Dark Souls followed, with a similar demand that players progress through a relentlessly hostile world. The game outsold its predecessor in just one week. Miyazaki was promoted to president and promptly began work on Bloodborne, a game of similar poise but with a different style, melding Victoriana, arcane technology and Bram Stoker-esque nightmares. Bloodborne is defined by obfuscation. It takes place in the ruined city of Yharnam, a fever-dream of spindly cathedrals set upon chinked cobblestones, recently devastated by plague. But the story is hazy. You, like young Miyazaki, must fill in the blanks with your imagination, co-authoring the narrative as you trudge the streets in ragged trenchcoat and blood-slicked boots, fending off the city’s deranged inhabitants. The game is, if anything, more demanding than its predecessors: you have no shield to cower behind. Instead, you must duck and roll away from your attackers’ lunges, engaging in primal battles between closely matched opponents, retreating to recover strength and health, before heading into the throng again, to take on ever more frightful horrors.

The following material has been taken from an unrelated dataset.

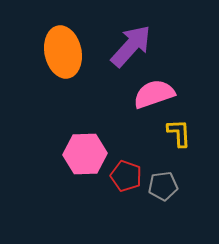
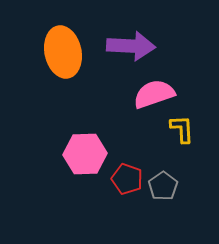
purple arrow: rotated 51 degrees clockwise
yellow L-shape: moved 3 px right, 4 px up
red pentagon: moved 1 px right, 3 px down
gray pentagon: rotated 28 degrees counterclockwise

Miyazaki’s move from fantasy into horror with Bloodborne is interesting, but so too is the way – in an industry in which auteurs often cling to bankable franchises – he chose to develop an entirely new and unfamiliar game. It’s all the more notable considering that, even though Miyazaki is now the studio’s president, he’s still obsessively hands-on.

His position has, in fact, brought unexpected benefits. “I’ve been to places I wouldn’t have visited before,” he says. “I get to see different things, which is important. It gives me new experiences to draw from.” In researching the architecture of Bloodborne, Miyazaki and the team visited Romania and the Czech Republic, drinking in their gothic grandeur. But he’s taken inspiration from closer to home, too. “Now I’m president,” he says, “I get to meet a lot of other company presidents. They’re such weird people. I’m fascinated by them.” With a smile, he adds: “I use some of them as enemy characters in our games.”

  • This article was amended on 17 April 2015. It had referred to Miyazaki taking an 80% drop in salary from his career change. This was the result of a mistranslation; the speaker did not specify a precise figure.